The temptation to write an angsty post about the futility of mooting is almost impossible to resist.

Almost.

Pssssst. It's futile. Completely. Don't whore your soul to inevitable ignominy.


Most times, how random things get, are funny, maybe even surprising. It is when one is at the receiving end of the brunt of the randomness, that how distressing it actually is, seems to hit one. Well, I am no judge of a moot court or the rankings, but in my eyes, the entire system followed in the University Selections (for that is ALL the experience in a moot court I have) seems absolutely random. 
I am not a stranger to this absolutely random arbitrariness. When in a college where the teachers have autonomy, it is normal to see such random results almost never commensurate with merit. It was slightly unnerving at first, but ince it always seemed to affect me positively, I chose to ignore it. 
Apart from my subjective opinion that people who were more deserving and most definitely better (myself not included) ended below those who didn't or weren't, I feel there are certain empirical reasons to believe that my mooting experience has been totally random. Three rounds of moots and not one bit of similarity between them.
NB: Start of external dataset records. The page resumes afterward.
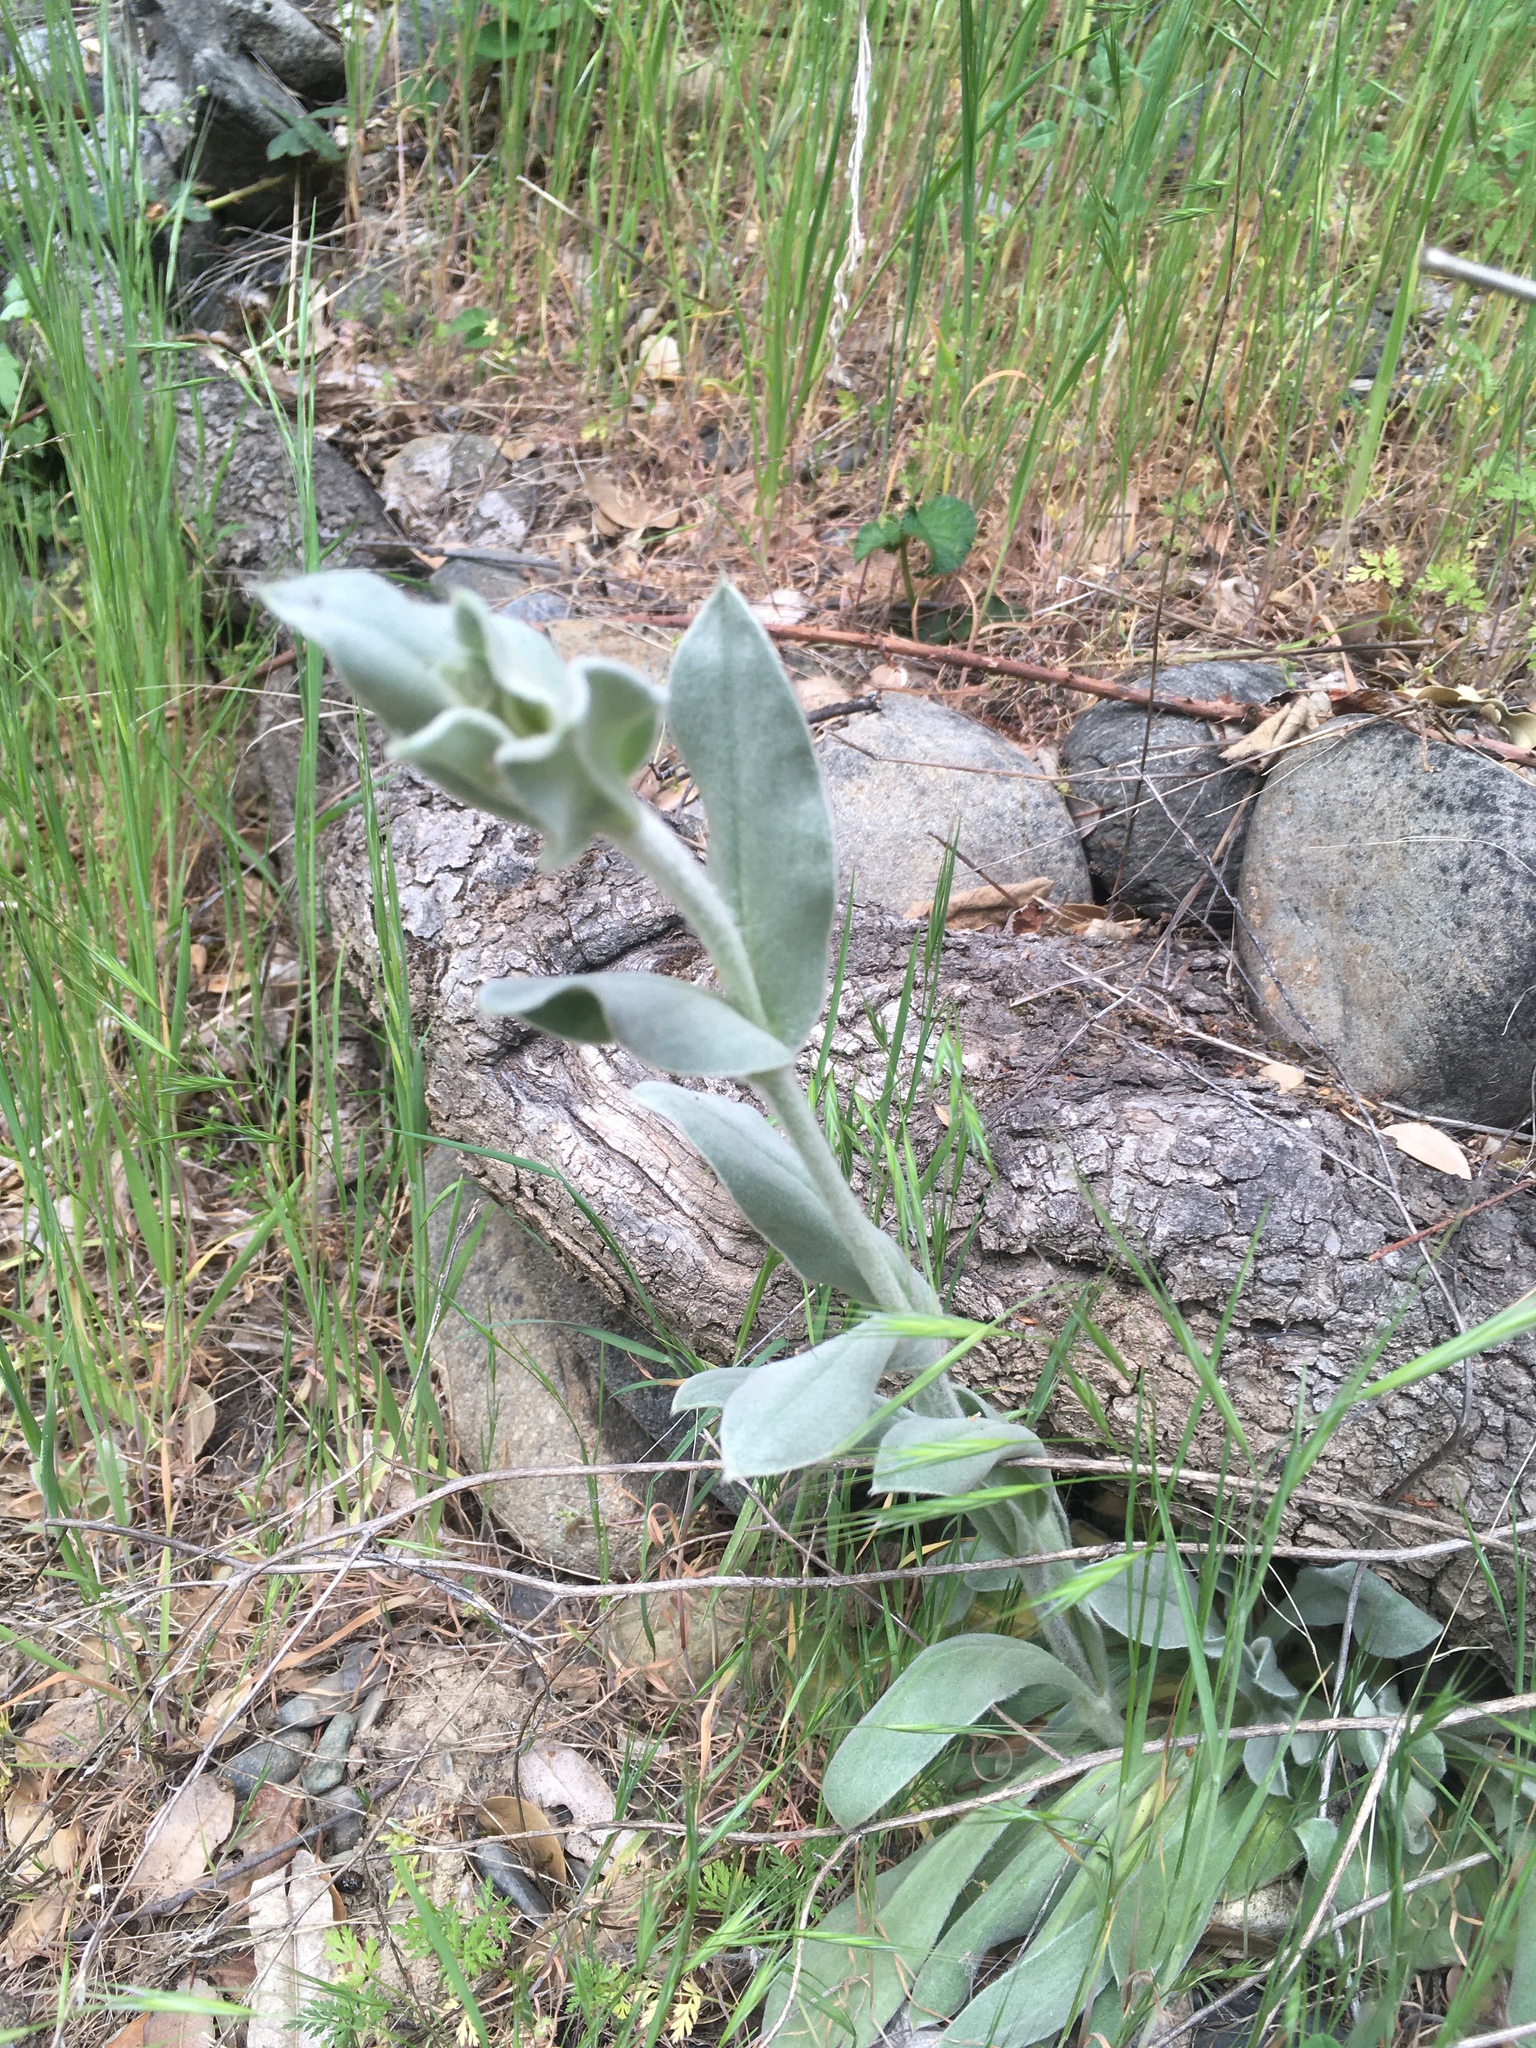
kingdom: Plantae
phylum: Tracheophyta
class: Magnoliopsida
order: Caryophyllales
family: Caryophyllaceae
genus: Silene
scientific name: Silene coronaria
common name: Rose campion
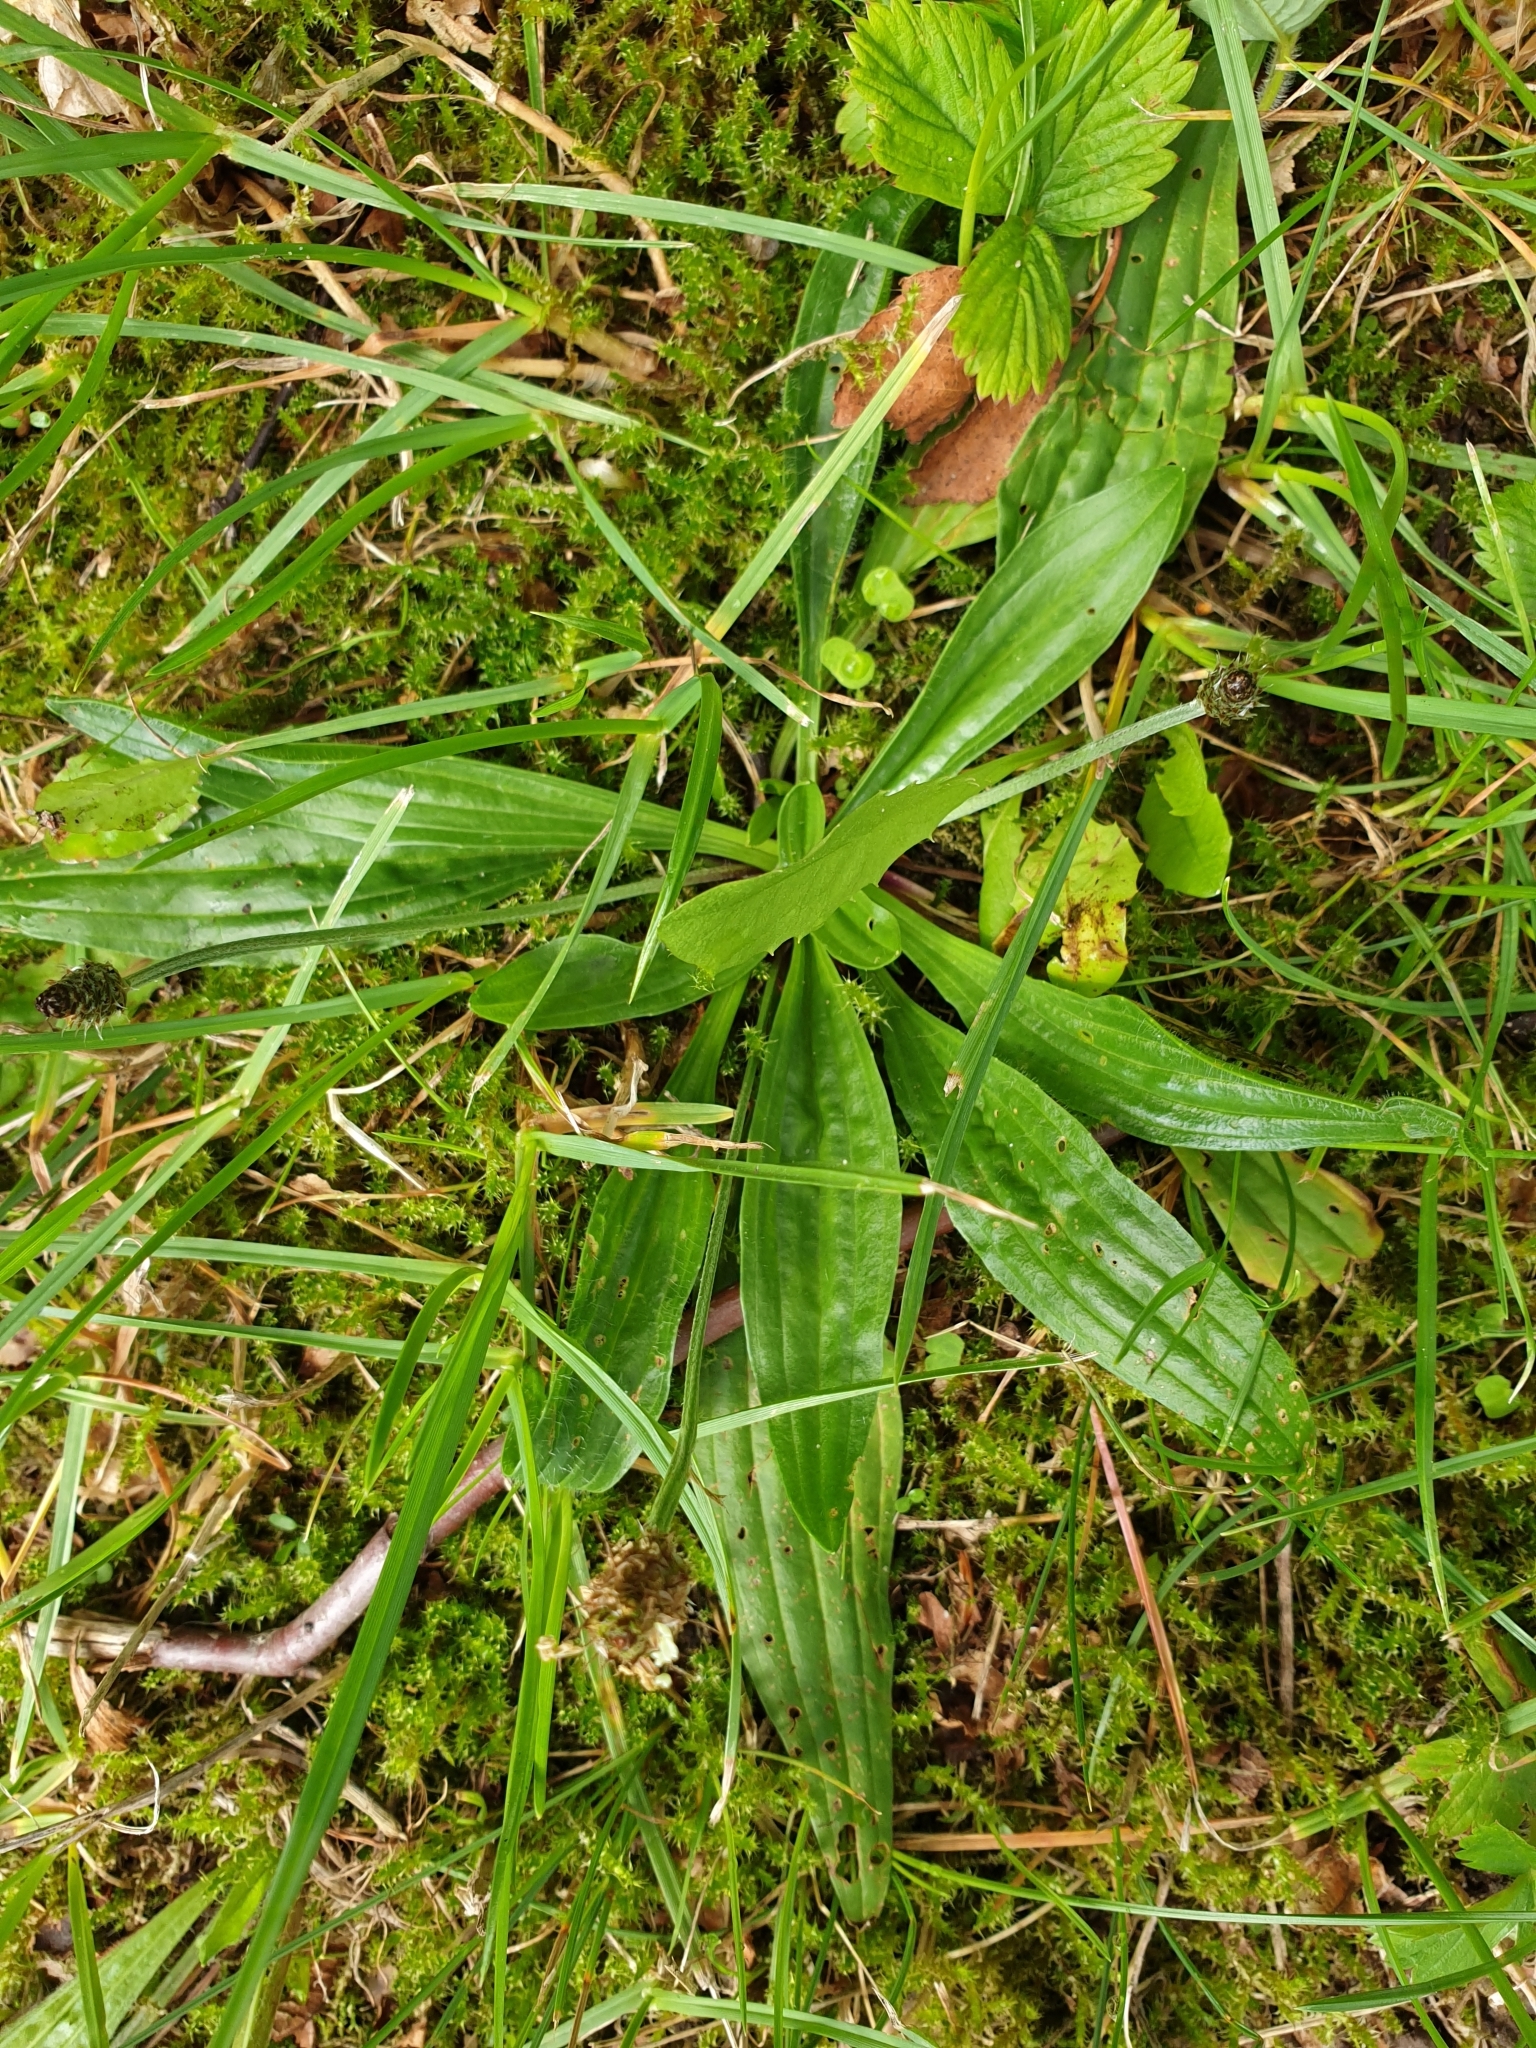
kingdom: Plantae
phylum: Tracheophyta
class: Magnoliopsida
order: Lamiales
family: Plantaginaceae
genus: Plantago
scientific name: Plantago lanceolata
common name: Ribwort plantain
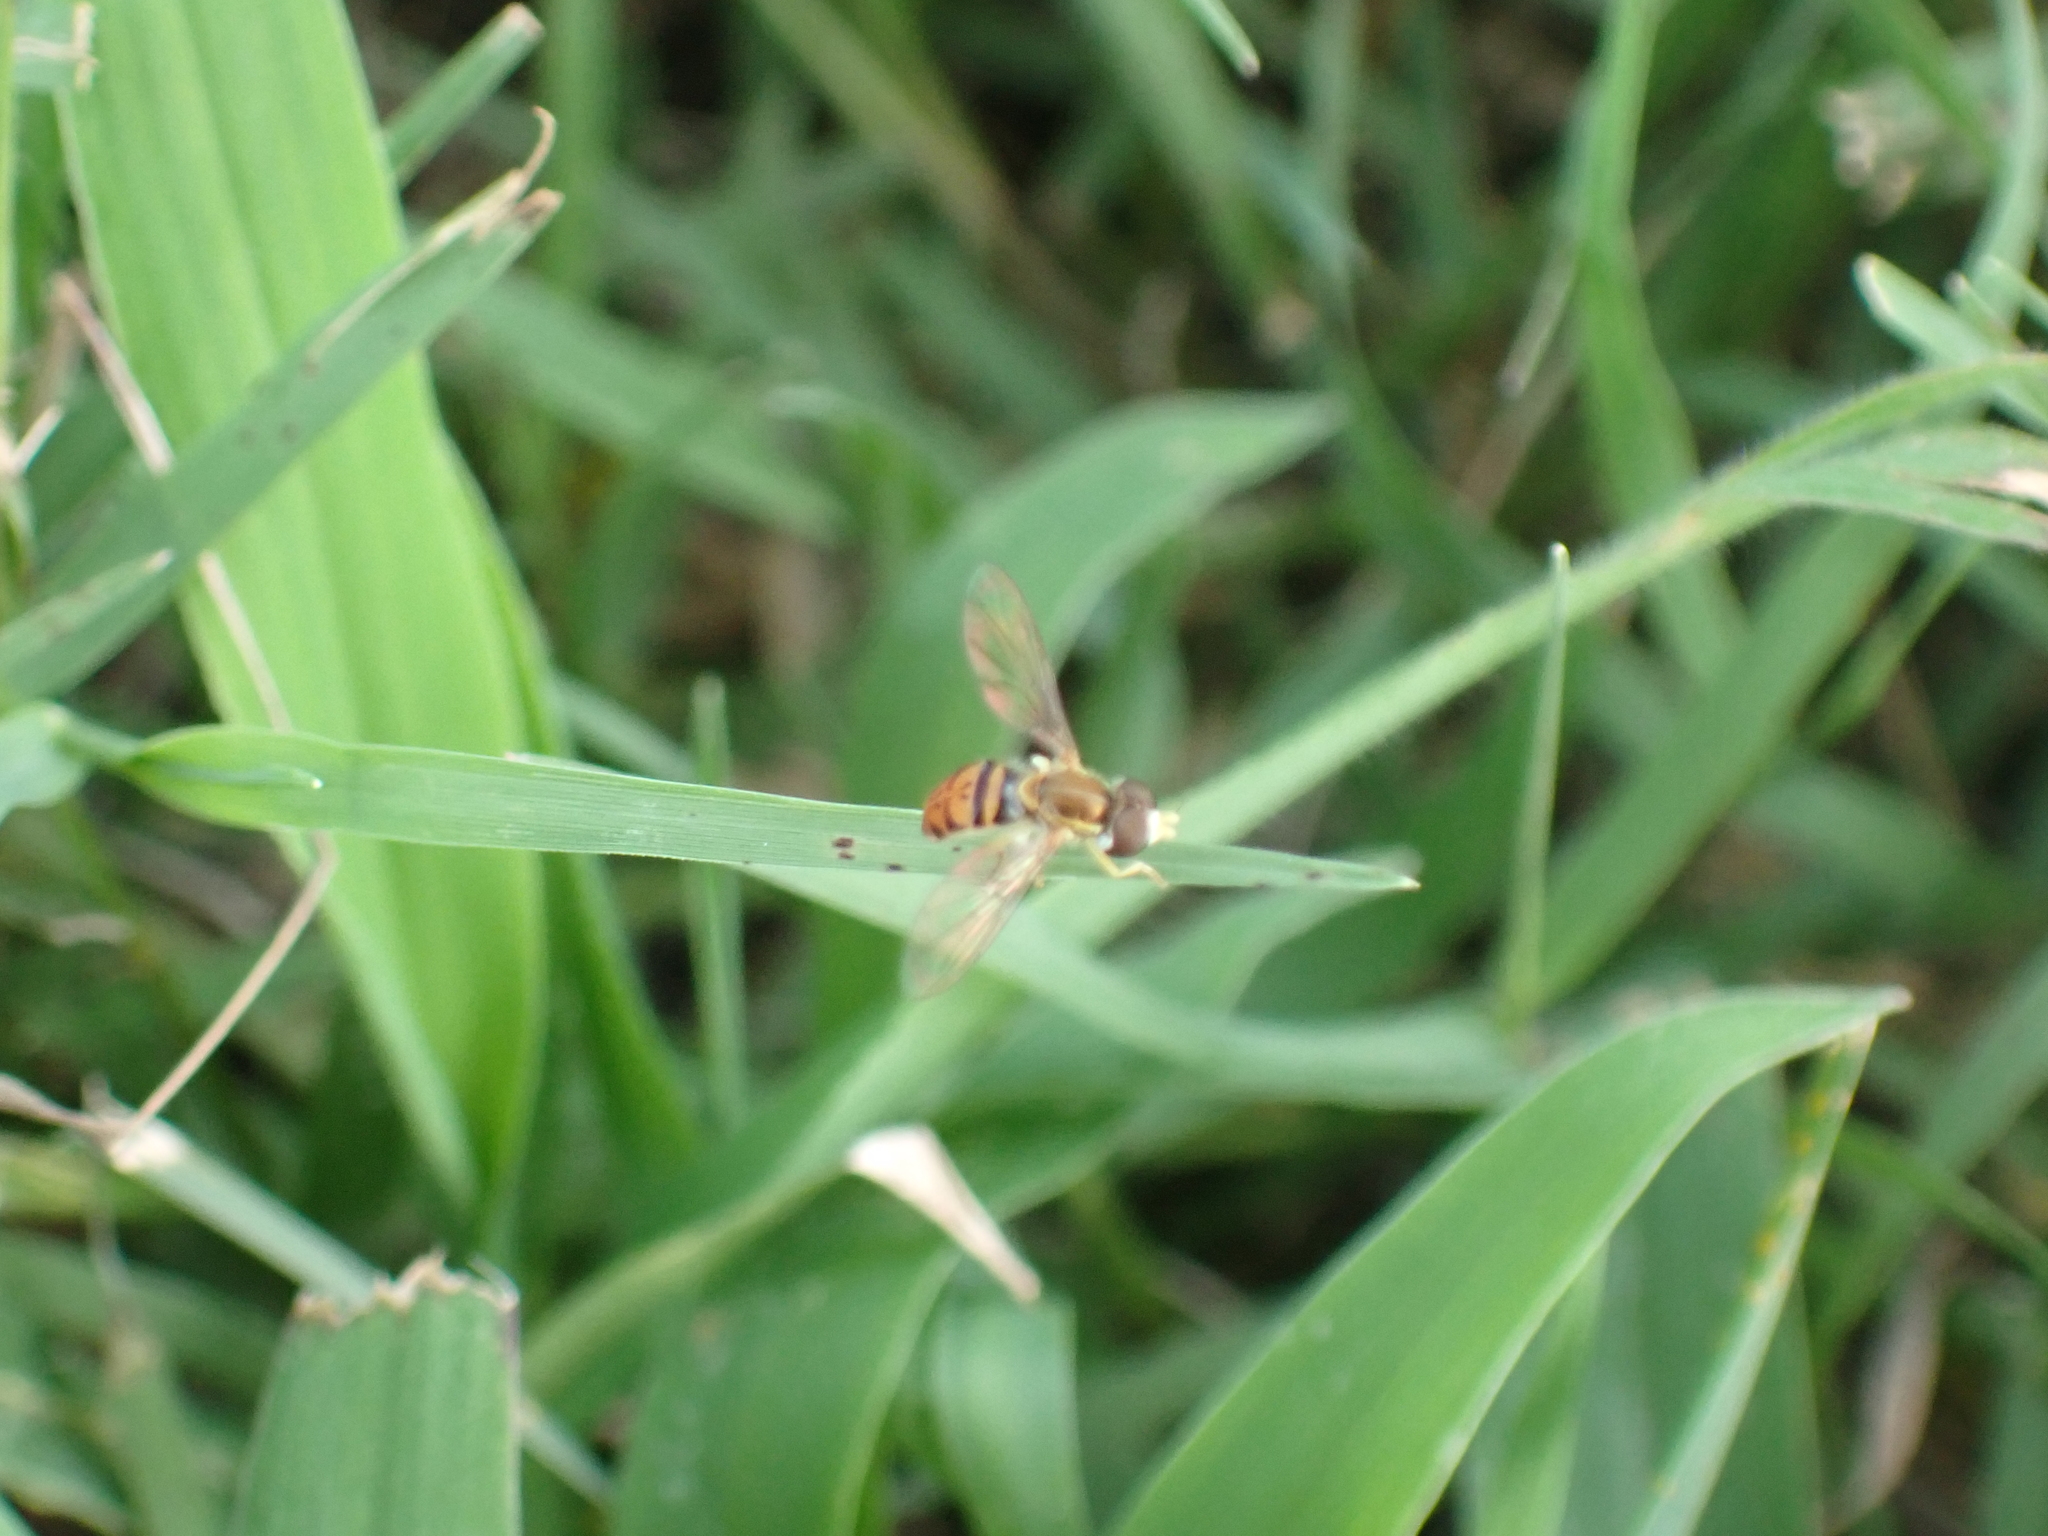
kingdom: Animalia
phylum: Arthropoda
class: Insecta
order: Diptera
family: Syrphidae
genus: Toxomerus
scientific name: Toxomerus marginatus
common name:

After 2 memorials and 6 judges (well 600 marks of orals, at any rate), it seems odd that the ranks ended up being determined by one judge, whose range of marking (3 to 70 odd) skewed all ranks. Well, the point of this post is not to crib. It is quite the opposite, actually.
I feel, as must be apparent already, that I deserved to do better than I actually did. I ended up somewhere near half, when my memorial marks alone would have placed me in the Top 10. My second round oral marls, total of three judges (out of 300) was less than my memo score (out of 100). But even after all this, I dont believe mooting is futile. I feel I learnt so much more from these 3 weeks than I had learnt in my entire law school life till date. Mooting helps in more ways than one. It helps you learn procedure. It helps you learn to research (quickly and accurately). It helps you focus. It helps you think. It helps you in myriad ways. 
What I am essentially trying to say is that apart from the slime, the randomness, the absolute disappointment etc etc, I still came out wealthier than I went in. What I regret is not doing this in my Second Year. I plan, as of now, to carry this on to my 5th. I may never make the top 5 due to the randomness, or because I'm just not good enough. But that is NOT the only reason I wish to moot. The entire process.
The process of spending one week thinking of nothing but the problem. Doing research. Every little argument is a victory. The satisfaction of looking at a finished memorial printed a few hours early to check objective errors. The euphoria of looking at the memo pass from your hands and into the hands of the MCS member, just in time, after running from Swathi. The process of looking to defend and make your arguments in absolute unpredictable randomness. The entire process makes mooting absolutely worth it. I would much rather write a dozen memos in a week than write a project, although even one of the former is more work than one of the latter.
At the end of all of this, the randomness seems so minor. The results are insignificant. It is the process that is meant to be enjoyed, and enjoyable it definitely is. After all, how much less (rather more) random, are actual Courts?

2 comments:

Gautam Bhatia said...

Cheers!

Chandbibi said...

In retrospect, my post was a bit...well, hasty? I also enjoy the whole process, randomness and slime notwithstanding. I just got terribly disheartened at some points.

I was actually planning a post where I also looked at the pros of mooting, rather than just the cons, but you've covered the ground, pretty much. Yay for Bunny!